# Mosquito Madness Is...



## Nipididdee (Apr 19, 2004)

ONE stinkn' team from completely full...  

No doubt I will get at least 5 entries for it tomorrow 

Thank you Ohio anglers, OGF and OGFers!!!

There are now 23 spots left for Powerhouse. For the month of March this event is in the Payment Option Period #2 which is $280/includes free BigBass.

Thanks again- I will "predict" a full field and wait list starting tomorrow 

Nip
www.dobass.com


----------



## Spot (Feb 2, 2006)

Thats great nip, I really appreciate the effort you put into your tournys!
It really shows who puts on great events and circiuts, like you and louies.
Cant wait to start fishing


----------



## Nipididdee (Apr 19, 2004)

Thanks Spot, it's comments such as yours that motivates me and the team (esp.when we are all about ready to scream!)

Louie was a big part of my inspiration years ago.

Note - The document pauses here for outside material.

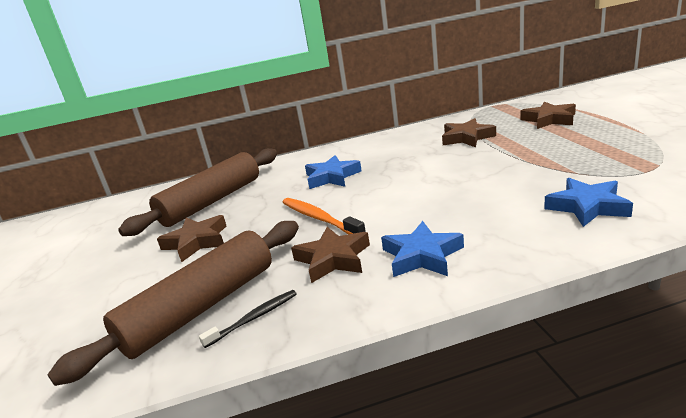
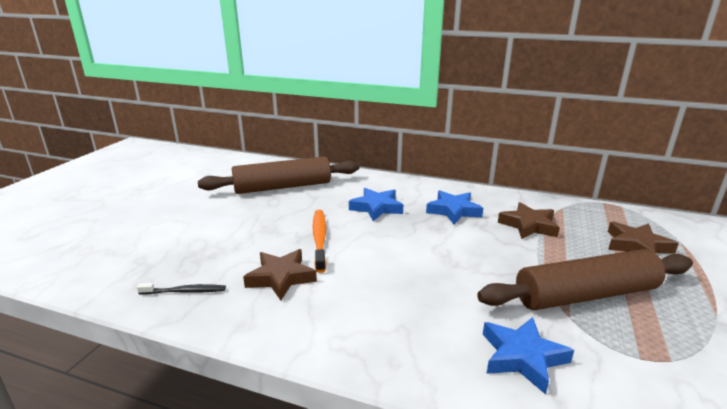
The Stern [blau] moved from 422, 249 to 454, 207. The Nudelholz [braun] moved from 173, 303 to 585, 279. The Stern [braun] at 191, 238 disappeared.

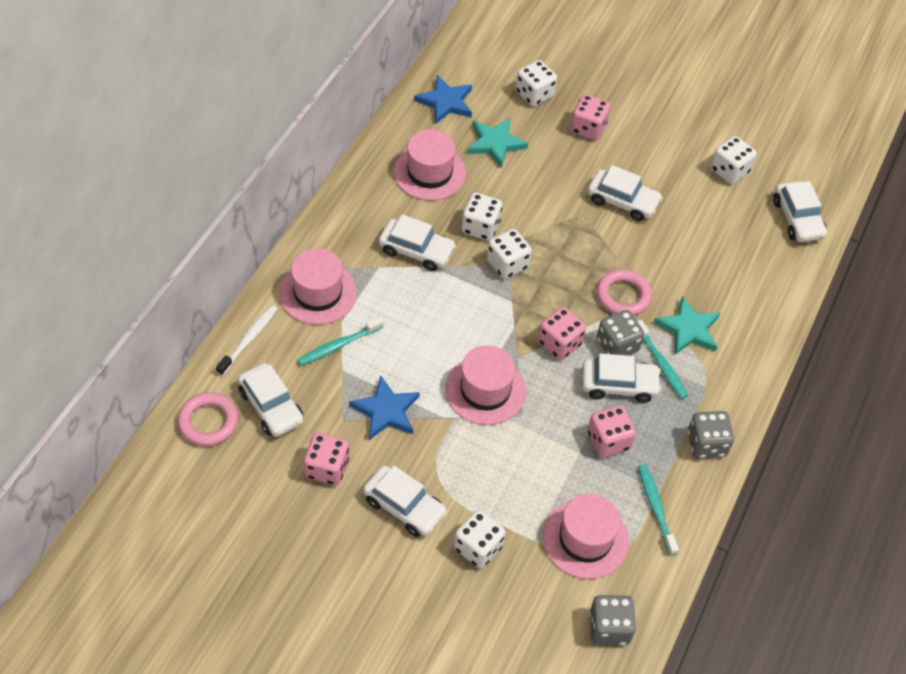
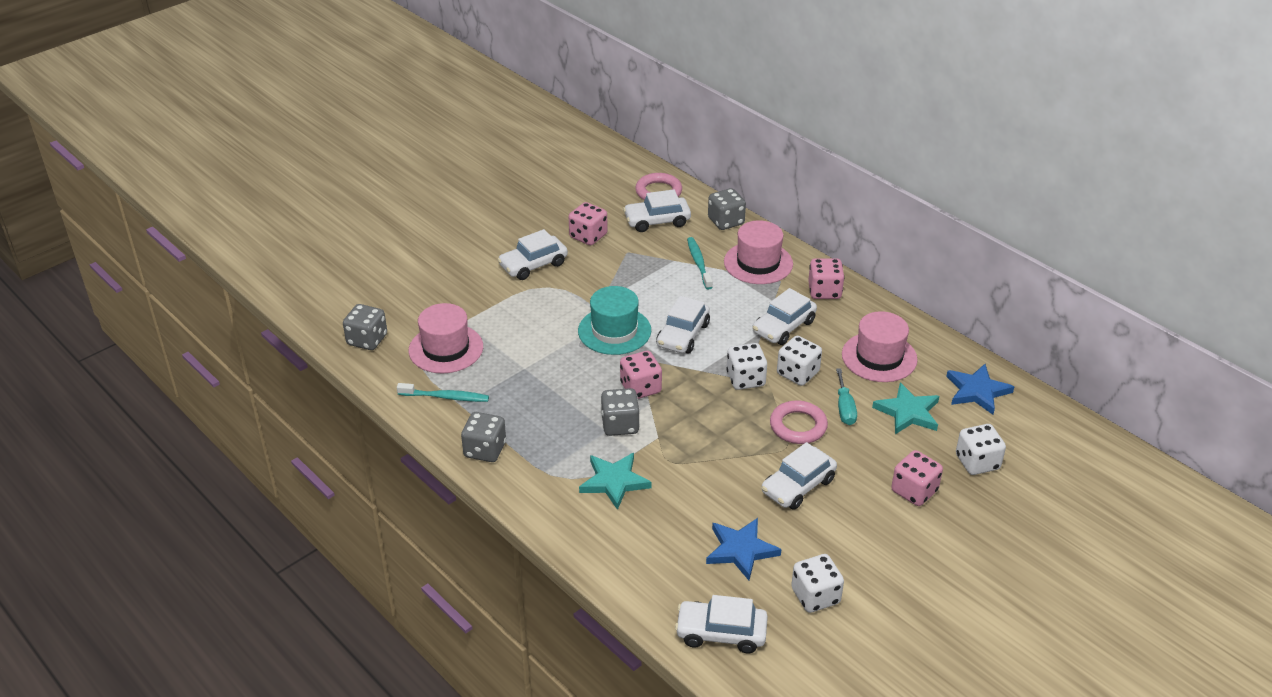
The Hut [rosa] at 485, 385 became the Hut [türkis] at 614, 320. The Auto [weiß] moved from 622, 378 to 683, 325. The Stern [blau] moved from 384, 408 to 743, 549. The Zahnbürste [weiß] at 247, 340 was replaced by the Spielwürfel [grau] at 727, 209. The Ring [rosa] moved from 624, 292 to 799, 422. The Spielwürfel [rosa] moved from 611, 431 to 826, 278. The Schraubenzieher [türkis] at 846, 396 appeared. The Spielwürfel [weiß] at 480, 539 disappeared. The Zahnbürste [türkis] at 662, 359 disappeared.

Always that "good vibe" goin' from him and the group...even with those little fish he weighs-in, he manages to smile  

Nip
www.dobass.com


----------



## lakeslouie (Jan 11, 2006)

Wow! I'm humbled.  TY! But as master said to grasshopper, "when you can snatch the pebble from my hand..." I believe Nip has snatched the pebble from my hand several years ago.  He is now teaching me. BOLA!

Had to edit to reply to the little fish, BS


----------



## Gomez (Apr 13, 2005)

I can really sense the love here!! 

Whats up spot??? I can't wait to fish either. I'm going to Norman in less than two weeks...I can't wait.

g


----------



## Nipididdee (Apr 19, 2004)

Hmmmmm....much love around these parts


----------



## Gomez (Apr 13, 2005)

Ha!!!! We were NOT drunk either!! Where did you dig that one up??


----------



## Gomez (Apr 13, 2005)

I think I'm holding a check though...That's always a good day in a NOAA event!


----------



## alumking (Feb 27, 2006)

I am so ready to start fishing. Look forward to another year with you Rorey.
Had alot of fun last year and you run a first class show.
Jami Norman


----------



## Gomez (Apr 13, 2005)

Hey alum...are you fabian's partner?


----------



## Nipididdee (Apr 19, 2004)

Those are indeed the "two Jami's" Gomez- quite the crew makn' a drive to fish with us!!!

I appreciate the positive comments!!! Nice to see the payouts spread accross the state!!! I wanna see this wet weigh - awesome stuff!!!

nip
www.dobass.com


----------



## WB185Ranger (May 18, 2006)

Can't wait to fish in your tournaments this year Rory, (heard alot of good things!) and to met you and more people from this site! Lets get this party started!!   WB


----------